Glutaminolysis is required for proliferation of pancreatic tumoral cells in hypoxia. (A) Gls and Gls2 mRNA levels in PK4A cells cultured during 15, 24, and 48 h in hypoxia (1% O2). Data are normalized as in Fig. 2A, and P value is relative to respective Gls expression. (B) Immunofluorescence staining of GLS2 in PDZ+ PDAC regions. Percentage of GLS2+ areas in hypoxic regions is indicated and expressed as in Fig. 1B. (C) Intracellular glutamate levels in PK4A cells cultured during 24 h in hypoxia, as in A, in complete, glutamine-free media, supplemented or not with 4 mM of glutamine (+Gln and −Gln, respectively). Glutamate was normalized to corresponding viable cell numbers, and P value is relative to respective glutamate levels measured in complete media. (D) Viable PK4A cell numbers (Left) and bright-field images of these cells (Right) cultured during 48 h in hypoxia as in C. P value is relative to corresponding cell numbers measured in Gln-added media (scale bar, 200 µm). (E) Representative clonogenic assay performed with PK4A cells cultured in hypoxia as in A during 5 d in reported media.

Fig. 5.

Activation of the HBP in hypoxic pancreatic cancer cells. (A) Gfpt1 and Gfpt2 mRNA levels in PK4A cells cultured during 8, 15, and 24 h in hypoxia (1% O2).

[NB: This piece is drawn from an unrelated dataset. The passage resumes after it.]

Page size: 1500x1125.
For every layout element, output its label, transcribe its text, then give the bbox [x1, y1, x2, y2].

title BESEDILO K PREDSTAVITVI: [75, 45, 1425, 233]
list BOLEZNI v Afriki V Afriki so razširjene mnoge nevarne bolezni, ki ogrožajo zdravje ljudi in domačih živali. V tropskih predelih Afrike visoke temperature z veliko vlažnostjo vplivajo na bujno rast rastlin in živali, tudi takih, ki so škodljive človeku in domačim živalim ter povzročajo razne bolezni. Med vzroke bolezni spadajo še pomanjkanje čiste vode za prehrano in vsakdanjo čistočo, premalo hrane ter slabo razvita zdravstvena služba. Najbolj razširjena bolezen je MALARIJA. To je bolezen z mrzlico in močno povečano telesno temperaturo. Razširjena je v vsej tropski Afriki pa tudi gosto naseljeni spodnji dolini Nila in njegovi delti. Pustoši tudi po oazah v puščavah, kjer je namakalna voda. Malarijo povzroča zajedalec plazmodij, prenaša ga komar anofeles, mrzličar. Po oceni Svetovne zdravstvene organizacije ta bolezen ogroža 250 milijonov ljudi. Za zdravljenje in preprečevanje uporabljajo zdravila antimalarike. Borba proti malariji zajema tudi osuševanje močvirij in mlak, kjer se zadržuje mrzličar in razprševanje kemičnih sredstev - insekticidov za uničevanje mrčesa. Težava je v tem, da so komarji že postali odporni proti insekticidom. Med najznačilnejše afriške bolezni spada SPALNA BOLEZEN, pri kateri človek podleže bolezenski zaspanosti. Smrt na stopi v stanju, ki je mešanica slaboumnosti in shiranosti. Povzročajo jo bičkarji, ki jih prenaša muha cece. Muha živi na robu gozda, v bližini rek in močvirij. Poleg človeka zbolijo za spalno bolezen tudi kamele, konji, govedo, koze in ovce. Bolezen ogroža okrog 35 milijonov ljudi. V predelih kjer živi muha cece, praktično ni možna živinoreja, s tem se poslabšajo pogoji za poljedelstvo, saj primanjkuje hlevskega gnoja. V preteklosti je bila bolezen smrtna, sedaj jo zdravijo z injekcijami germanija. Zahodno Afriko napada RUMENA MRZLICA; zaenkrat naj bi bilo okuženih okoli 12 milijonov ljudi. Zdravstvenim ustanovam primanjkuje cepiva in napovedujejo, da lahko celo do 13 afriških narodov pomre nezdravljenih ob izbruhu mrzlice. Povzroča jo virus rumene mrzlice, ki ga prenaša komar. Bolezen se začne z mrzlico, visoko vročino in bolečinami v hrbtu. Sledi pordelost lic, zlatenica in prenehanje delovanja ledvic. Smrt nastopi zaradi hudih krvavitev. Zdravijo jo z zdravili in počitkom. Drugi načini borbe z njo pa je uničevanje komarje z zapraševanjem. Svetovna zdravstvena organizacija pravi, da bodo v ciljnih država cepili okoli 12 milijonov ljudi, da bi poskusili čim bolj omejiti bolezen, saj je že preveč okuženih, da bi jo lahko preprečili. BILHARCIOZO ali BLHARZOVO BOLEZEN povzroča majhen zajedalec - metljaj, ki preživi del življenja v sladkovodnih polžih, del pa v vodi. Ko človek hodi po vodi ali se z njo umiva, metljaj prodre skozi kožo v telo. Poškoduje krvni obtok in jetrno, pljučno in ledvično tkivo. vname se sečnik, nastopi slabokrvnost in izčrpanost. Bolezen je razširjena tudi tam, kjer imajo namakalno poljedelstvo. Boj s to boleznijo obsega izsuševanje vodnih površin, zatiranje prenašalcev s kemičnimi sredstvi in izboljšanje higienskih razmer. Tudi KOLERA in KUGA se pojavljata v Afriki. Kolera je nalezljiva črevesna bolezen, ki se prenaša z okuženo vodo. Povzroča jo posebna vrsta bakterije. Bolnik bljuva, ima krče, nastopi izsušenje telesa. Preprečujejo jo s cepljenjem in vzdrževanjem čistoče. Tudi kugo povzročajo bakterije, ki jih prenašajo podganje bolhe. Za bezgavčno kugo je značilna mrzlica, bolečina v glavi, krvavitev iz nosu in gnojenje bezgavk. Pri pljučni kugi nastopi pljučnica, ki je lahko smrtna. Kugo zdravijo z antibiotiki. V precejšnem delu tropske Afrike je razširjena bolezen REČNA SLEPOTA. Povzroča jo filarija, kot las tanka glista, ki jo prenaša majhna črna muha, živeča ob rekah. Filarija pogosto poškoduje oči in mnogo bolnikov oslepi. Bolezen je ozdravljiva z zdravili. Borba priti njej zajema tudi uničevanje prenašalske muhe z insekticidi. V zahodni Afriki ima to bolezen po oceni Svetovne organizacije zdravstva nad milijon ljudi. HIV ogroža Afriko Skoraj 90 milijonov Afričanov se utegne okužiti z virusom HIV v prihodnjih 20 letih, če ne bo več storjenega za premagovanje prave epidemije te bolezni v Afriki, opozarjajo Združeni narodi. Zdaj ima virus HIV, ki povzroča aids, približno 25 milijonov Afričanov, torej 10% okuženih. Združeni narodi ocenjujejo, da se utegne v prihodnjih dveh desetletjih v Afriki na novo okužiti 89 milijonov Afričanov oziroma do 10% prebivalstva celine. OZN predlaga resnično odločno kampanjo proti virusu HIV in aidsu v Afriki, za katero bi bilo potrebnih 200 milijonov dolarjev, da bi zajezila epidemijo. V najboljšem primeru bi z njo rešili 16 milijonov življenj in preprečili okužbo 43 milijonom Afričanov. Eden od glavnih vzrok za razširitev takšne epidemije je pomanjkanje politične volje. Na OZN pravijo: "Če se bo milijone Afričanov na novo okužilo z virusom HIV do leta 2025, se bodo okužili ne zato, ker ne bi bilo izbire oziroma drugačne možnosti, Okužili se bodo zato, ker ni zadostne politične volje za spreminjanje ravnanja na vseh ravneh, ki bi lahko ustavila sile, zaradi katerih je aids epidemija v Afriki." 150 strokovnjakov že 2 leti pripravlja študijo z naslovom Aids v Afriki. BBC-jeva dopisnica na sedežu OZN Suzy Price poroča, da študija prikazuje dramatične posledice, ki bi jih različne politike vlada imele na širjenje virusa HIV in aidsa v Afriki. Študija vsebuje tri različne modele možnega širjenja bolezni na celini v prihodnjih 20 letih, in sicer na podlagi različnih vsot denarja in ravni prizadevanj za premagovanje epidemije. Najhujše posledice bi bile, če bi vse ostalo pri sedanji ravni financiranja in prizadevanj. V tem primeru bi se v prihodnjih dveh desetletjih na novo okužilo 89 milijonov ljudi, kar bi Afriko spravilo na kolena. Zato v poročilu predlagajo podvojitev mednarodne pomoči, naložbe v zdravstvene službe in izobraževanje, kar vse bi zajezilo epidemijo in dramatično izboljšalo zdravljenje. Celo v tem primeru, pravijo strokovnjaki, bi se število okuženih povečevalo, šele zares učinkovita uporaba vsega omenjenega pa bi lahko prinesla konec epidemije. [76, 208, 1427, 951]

Data are expressed as in Fig. 4A. P value is relative to respective 8 h expression. (B) Gfpt1 and Gfpt2 mRNA level in PDAC and control pancreata. Data are expressed as in Fig. 2A. (C) GFPT2 and PDZ staining of serial mouse PDAC sections. Hypoxic regions are delineated by red line, and GFPT2+ cells (►) in tumor glands or disseminated in stroma are indicated (scale bar, 50 µm). (D) O-GlcNAc proteins expression in PK4A cells cultured during 24 h in normoxia or hypoxia in complete media supplemented or not with DON (30 µM) and in glucose-free media supplemented or not with GlcNAc (15 mM). O-GlcNAc–β-actin protein ratios are expressed relative to complete media ratio measured in normoxia and are indicated below immunoblots. (E) Number of viable PK4A cells cultured during 48 h in hypoxia in complete media supplemented or not with azaserine (10 µM). P value is relative to corresponding viable cell numbers determined in complete media.

Fig. 6.

Schematic representation of glucose- and glutamine-derived metabolic pathways activated by hypoxia in pancreatic cancer cells. Hypoxia enables PDAC progression through (i) the increased glucose flux and subsequent glycolysis and lactate production [lactate, released in extracellular space, increases invasive potency of tumoral cells through acidification of pericellular pH (acidosis) and favors growth of normoxic cells that use it as a fuel source]; (ii) the increased glutaminolysis, which provides cells with glutamate that once converted into a TCA intermediate metabolite, promotes biomass production; and (iii) the HBP that requires both major extracellular carbon sources, glucose and glutamine, to enable O-GlcNAC modifications of protumoral proteins. Activation of these various metabolic pathways by hypoxia contributes to PDAC progression.